Thursday, 16 November 2006

Filters - Do you need them?

Camera shops must love filters. There are so many on the market, but I bet that the majority spend very little time in front of your lens. Is this a good thing, or should you be making better use of that "tobacco grad" that you bought two (or was it twenty) years ago? Of course there is no right or wrong, but I prefer to be sparing in my use of filters. Unless there are special circumstances, I normally carry four filters with me. Two of them are polarisers - one a screw-on one and the other a 4" Lee filter. I also carry a HiTech neutral density (.6 ND) graduated filter (this filter is clear at one end and gives a two stop reduction in transmitted light at the other) and a Lee 87 for use with an infrared modified camera as described in my piece on infrared digital photography (Shooting with an IR Rebel). I work on the principal that if it is obvious that a filter has been used you probably shouldn't have used it (the exception being for infrared), but also remember that rules are made to be broken.

Polarisers darken blue skies, suppress reflections and so often give the appearance of better saturated colours. ND graduated filters are normally used to reduce the contrast range within an image - for example when photographing a landscape if you find that the sky is too bright, you might otherwise have to darken the whole image or risk burning out the sky. The use of an ND grad would allow you to darken the upper portion of the image - the sky - without changing other parts of the image.

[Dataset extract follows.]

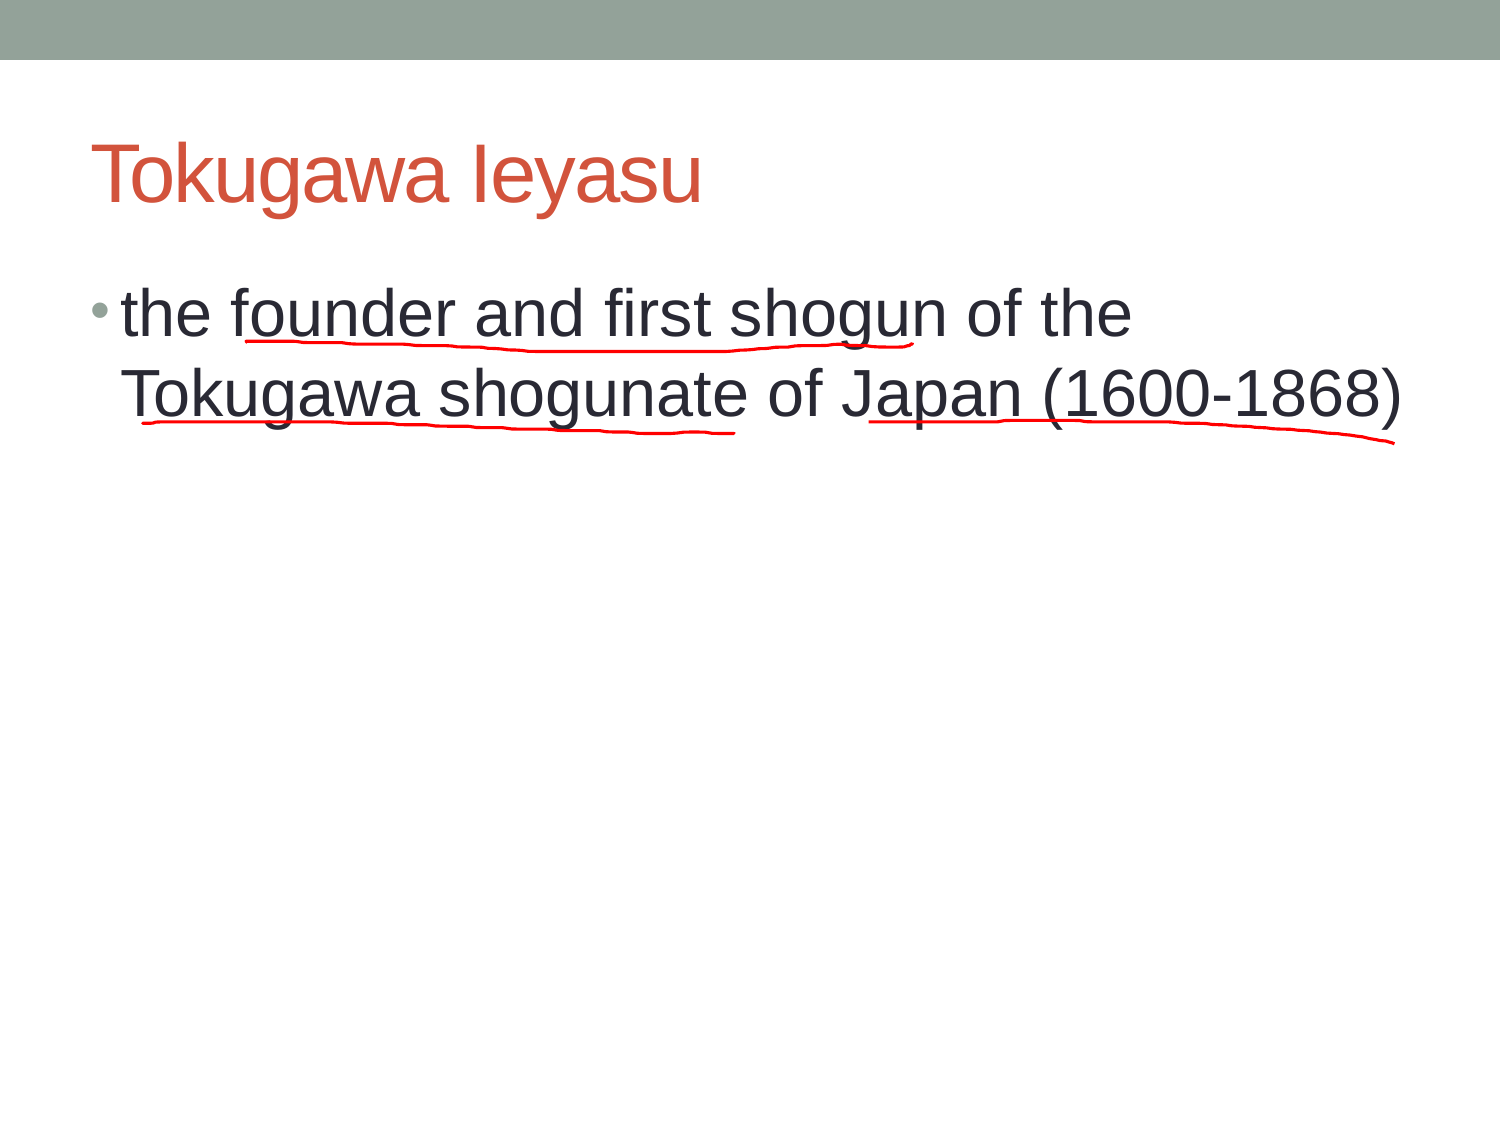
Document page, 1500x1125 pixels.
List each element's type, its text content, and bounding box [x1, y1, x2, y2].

A word of warning. I understand from various sources that some of the inexpensive slot-in ND filters that are commonly available are not truly neutral (not an accurate grey), and may result in a colour cast in your image. This could be a problem particularly with a graduated filter. I believe that this was an issue familiar to users of Fuji Velvia film in particular, but may also be a problem for digital camera users. I have no personal experience of this as I do not have any of these filters. It does not occur with the better makes, but unfortunately they aren't available through most high street shops so you would need to find a specialist supplier.

I shall cover more on the use of polarising filters soon, including the difference between linear and circular polarisers, and also how to get the best from them.

I don't use UV or skylight filters (there may be one in a draw somewhere), nor do I keep any sort of filter over the lens for protection (sometimes referred to as an "optical lens cap"). Again, this is a matter of personal choice and also may be influenced by the conditions in which you work. For instance, if I were photographing a lot of coastal scenes I would probably use one as a protection from salt spray. As it is, I find that the use of rigid lens hoods is usually enough to protect the lens from harm and the only frequent cleaning that the lenses need is with a good quality blower (Giottos Rocket). I am in two minds about the use of UV filters for another reason. UV filters cut out UV light - hardly surprising. This reduces the appearance of atmospheric haze which may be visible in distant scenes. Sometimes you want to reduce this haze, but not always and since this is something that I often find very appealing - and can sometimes add to a sense of depth in an image - I see no reason to remove it in many images. If you chose to keep a filter in front of the lens it is probably best to use a good quality multi-coated one.

So to sum up, you will see that choice of filters is very personal. My choice will likely not be yours, but it is important to consider the use - and the purchase - of filters carefully. In many cases it would be better to spend the money on a train ticket to somewhere new and take some photos you would not otherwise have taken.